The Duenna HTML version

SCENE I.--A Library in DON JEROME'S House.
Don Jer. Ha! ha! ha! run away from her father! has she given him the slip? Ha! ha! ha!
poor Don Guzman!
Isaac. Ay; and I am to conduct her to Antonio; by which means you see I shall hamper
him so that he can give me no disturbance with your daughter--this is a trap, isn't it? a
nice stroke of cunning, hey?
Don Jer. Excellent! excellent I yes, yes, carry her to him, hamper him by all means, ha!
ha! ha! Poor Don Guzman! an old fool! imposed on by a girl!

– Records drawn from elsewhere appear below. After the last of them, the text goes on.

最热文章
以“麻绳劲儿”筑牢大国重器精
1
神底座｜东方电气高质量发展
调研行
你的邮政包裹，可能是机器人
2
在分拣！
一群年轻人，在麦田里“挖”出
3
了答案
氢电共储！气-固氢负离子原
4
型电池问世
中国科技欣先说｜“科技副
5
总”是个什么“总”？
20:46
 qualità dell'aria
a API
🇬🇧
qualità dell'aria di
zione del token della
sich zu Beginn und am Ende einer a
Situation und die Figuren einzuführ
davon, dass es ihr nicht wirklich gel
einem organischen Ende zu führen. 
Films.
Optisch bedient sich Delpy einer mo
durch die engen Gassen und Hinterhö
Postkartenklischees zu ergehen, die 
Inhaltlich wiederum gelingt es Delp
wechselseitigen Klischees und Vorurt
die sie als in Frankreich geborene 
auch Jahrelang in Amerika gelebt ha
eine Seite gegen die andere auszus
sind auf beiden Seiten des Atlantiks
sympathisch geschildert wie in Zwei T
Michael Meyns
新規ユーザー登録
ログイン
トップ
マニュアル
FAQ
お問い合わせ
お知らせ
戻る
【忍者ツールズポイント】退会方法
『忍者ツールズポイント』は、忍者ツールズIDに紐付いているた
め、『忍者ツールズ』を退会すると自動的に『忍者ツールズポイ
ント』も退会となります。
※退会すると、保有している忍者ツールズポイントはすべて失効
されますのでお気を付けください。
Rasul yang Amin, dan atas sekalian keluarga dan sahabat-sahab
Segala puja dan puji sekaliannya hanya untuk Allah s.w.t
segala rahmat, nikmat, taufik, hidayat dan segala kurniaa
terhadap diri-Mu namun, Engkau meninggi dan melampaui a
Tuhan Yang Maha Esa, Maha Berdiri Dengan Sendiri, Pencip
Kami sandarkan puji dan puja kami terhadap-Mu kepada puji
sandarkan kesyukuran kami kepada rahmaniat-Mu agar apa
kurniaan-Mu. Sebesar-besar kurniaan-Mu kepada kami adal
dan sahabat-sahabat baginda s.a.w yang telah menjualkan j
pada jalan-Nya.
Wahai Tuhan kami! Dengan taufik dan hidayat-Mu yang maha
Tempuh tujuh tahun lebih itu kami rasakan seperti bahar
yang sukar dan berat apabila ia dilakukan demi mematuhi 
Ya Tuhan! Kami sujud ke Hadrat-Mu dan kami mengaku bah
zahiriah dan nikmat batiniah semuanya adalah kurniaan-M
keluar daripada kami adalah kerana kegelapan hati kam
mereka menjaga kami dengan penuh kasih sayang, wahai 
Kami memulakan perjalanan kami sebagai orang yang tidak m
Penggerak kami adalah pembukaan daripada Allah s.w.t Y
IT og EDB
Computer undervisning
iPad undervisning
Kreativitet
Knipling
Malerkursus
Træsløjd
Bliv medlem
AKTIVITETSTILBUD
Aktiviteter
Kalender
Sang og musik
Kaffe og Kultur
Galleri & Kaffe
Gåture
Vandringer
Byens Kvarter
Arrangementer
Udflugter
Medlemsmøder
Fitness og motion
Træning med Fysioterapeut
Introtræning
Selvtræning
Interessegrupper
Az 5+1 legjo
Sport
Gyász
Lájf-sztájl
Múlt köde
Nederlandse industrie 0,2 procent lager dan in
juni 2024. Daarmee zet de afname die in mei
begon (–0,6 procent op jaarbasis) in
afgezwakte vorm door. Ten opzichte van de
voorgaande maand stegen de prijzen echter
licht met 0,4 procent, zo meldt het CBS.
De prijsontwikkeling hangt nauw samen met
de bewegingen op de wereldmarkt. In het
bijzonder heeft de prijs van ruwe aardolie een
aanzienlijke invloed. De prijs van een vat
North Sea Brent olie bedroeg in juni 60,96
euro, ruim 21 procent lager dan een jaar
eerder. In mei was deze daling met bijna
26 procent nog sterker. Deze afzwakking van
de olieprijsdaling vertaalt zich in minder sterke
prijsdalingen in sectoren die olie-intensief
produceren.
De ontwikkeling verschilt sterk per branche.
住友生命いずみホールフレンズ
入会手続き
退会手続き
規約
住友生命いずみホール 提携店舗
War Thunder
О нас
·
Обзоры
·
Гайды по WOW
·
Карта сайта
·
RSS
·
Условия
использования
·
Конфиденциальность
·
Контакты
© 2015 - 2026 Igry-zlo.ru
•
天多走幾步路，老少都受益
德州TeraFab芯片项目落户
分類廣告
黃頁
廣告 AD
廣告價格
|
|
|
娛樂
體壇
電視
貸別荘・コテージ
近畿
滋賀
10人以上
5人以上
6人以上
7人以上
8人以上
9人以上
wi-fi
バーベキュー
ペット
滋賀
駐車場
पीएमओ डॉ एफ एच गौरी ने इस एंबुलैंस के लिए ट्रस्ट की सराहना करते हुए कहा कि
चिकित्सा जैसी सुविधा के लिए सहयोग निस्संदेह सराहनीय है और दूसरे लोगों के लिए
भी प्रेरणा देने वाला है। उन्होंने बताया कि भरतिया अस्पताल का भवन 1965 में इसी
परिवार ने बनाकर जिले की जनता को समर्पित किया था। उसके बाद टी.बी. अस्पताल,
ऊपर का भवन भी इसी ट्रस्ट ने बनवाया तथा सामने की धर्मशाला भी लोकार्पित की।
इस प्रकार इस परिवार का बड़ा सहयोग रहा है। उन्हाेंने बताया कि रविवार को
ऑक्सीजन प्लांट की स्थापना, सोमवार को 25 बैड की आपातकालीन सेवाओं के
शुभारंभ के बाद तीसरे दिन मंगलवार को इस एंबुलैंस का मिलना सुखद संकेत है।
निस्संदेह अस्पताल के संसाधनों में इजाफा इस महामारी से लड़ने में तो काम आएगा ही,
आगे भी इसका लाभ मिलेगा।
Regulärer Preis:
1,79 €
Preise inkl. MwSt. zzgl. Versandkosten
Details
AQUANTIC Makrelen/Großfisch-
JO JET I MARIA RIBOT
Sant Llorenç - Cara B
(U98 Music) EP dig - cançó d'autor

Isaac. Nay, they have the cunning of serpents, that's the truth on't.
Don Jer. Psha! they are cunning only when they have fools to deal with. Why don't my
girl play me such a trick? Let her cunning over- reach my caution, I say--hey, little Isaac!
Isaac. True, true; or let me see any of the sex make a fool of me!-- No, no, egad! little
Solomon (as my aunt used to call me) understands tricking a little too well.
Don Jer. Ay, but such a driveller as Don Guzman!
Isaac. And such a dupe as Antonio!
Don Jer. True; never were seen such a couple of credulous simpletons! But come, 'tis
time you should see my daughter--you must carry on the siege by yourself, friend Isaac.
Isaac. Sir, you'll introduce----
Don Jer. No--I have sworn a solemn oath not to see or to speak to her till she renounces
her disobedience; win her to that, and she gains a father and a husband at once.
Isaac. Gad, I shall never be able to deal with her alone; nothing keeps me in such awe as
perfect beauty--now there is something consoling and encouraging in ugliness.